MySQL

Regular Expressions REGEXP

Regular expressions are created using the regular expression language, a specialized language designed to:

  • extract phone numbers
  • to locate all files with digits in the start, middle or end of their names
  • to find all repeated words in a block of text
  • to replace all URLs in a page with actual HTML links to those same URLs
  • and much more

Like any language, regular expressions have a special syntax and instructions that you must learn.

So what does this have to do with MySQL? As already explained, all regular expressions do is match text, comparing a pattern (the regular expression) with a string of text. MySQL provides rudimentary support for regular expressions with WHERE clauses, allowing you to specify regular expressions that are used to filter data retrieved using SELECT.
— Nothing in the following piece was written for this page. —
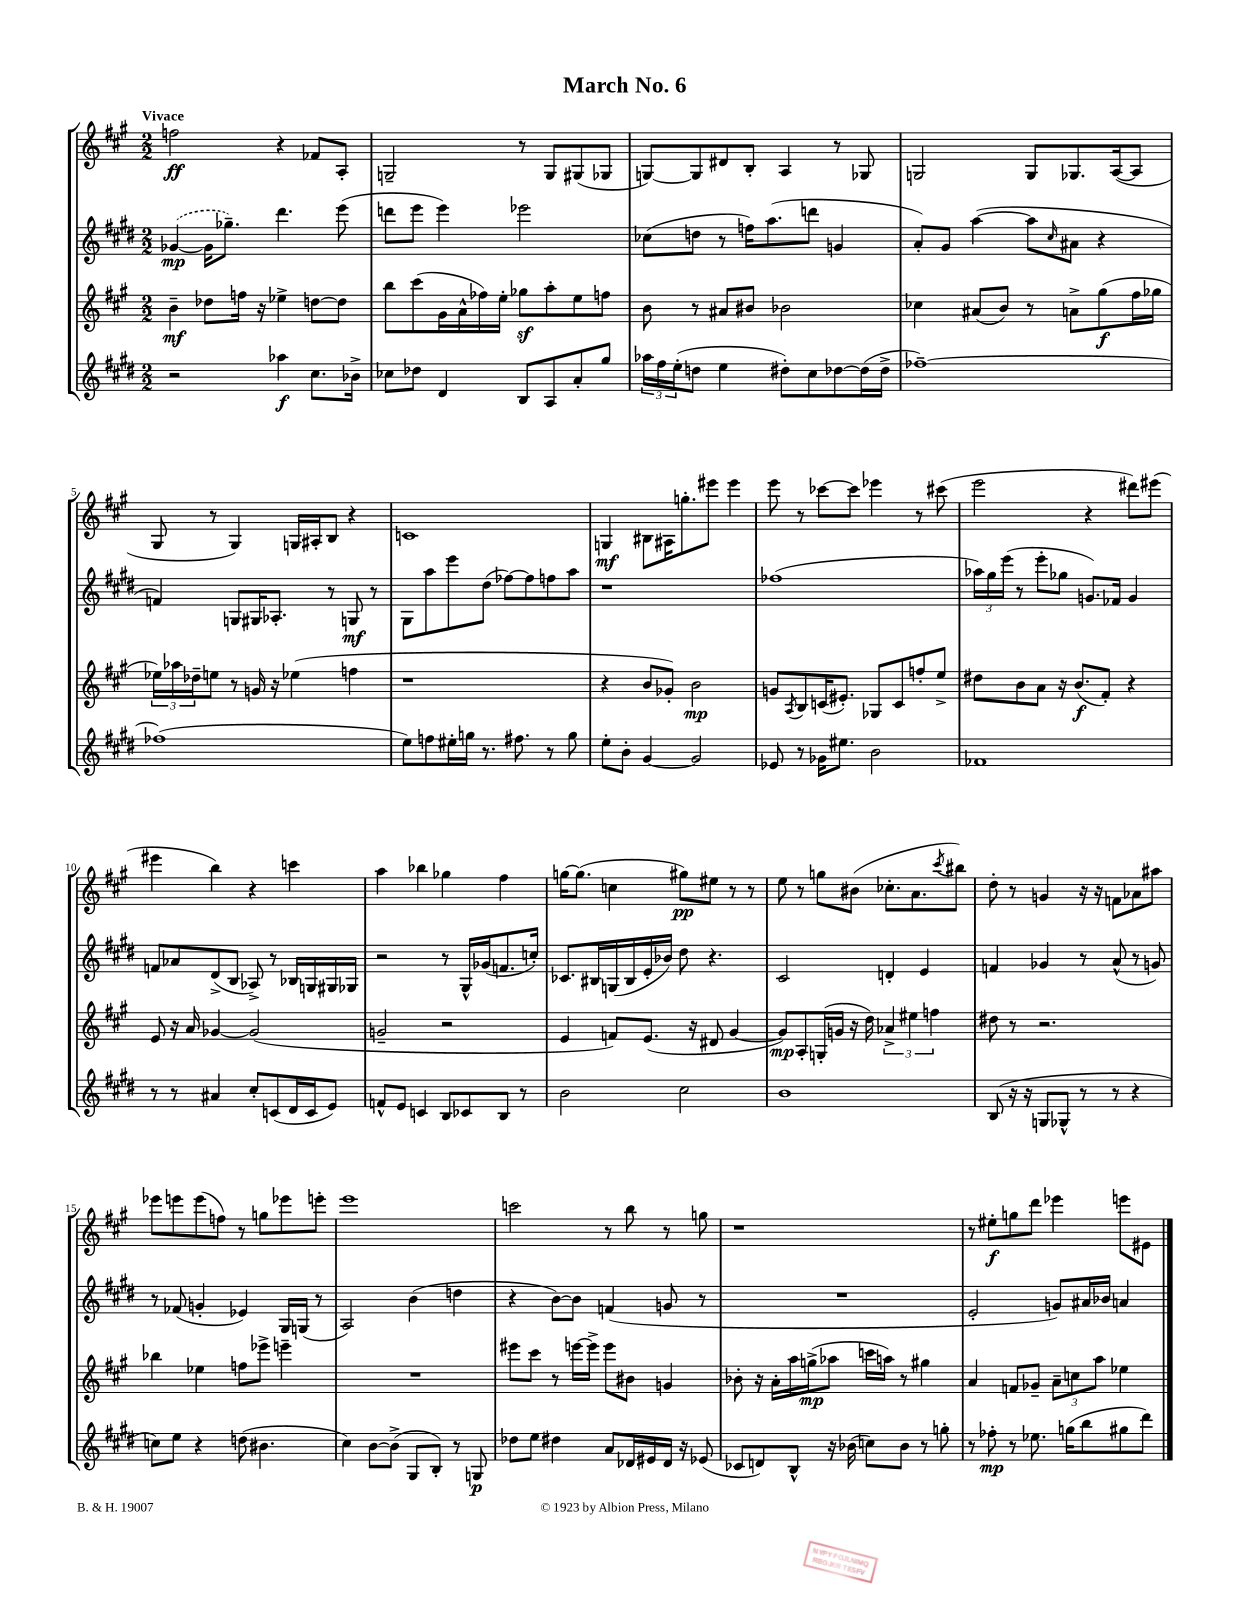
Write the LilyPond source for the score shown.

This will all become much clearer with some examples.

Basic Character Matching

We'll start with a very simple example. The following statement retrieves all rows where column prod_name contains the text 1000:

SELECT prod_name
FROM products
WHERE prod_name REGEXP '1000'
ORDER BY prod_name;

The above statement displayed the following output:

+--------------+
| prod_name    |
+--------------+
| product 1000 |
+--------------+

This statement looks much like the ones that used LIKE except that the keyword LIKE has been replaced with REGEXP. This tells MySQL that what follows is to be treated as a regular expression (one that just matches the literal text 1000).

So, why bother using a regular expression? Well, in the example just used, regular expressions really add no value (and probably hurt performance), but consider this next example:

SELECT prod_name
FROM products
WHERE prod_name REGEXP '.000'
ORDER BY prod_name;

The above statement displayed the following output:

+--------------+
| prod_name    |
+--------------+
| product 1000 |
| product 2000 |
+--------------+

Here the regular expression .000 was used. . is a special character in the regular expression language. It means match any single character, and so both 1000 and 2000 matched and were returned.

Of course, this particular example could also have been accomplished using LIKE and wildcards.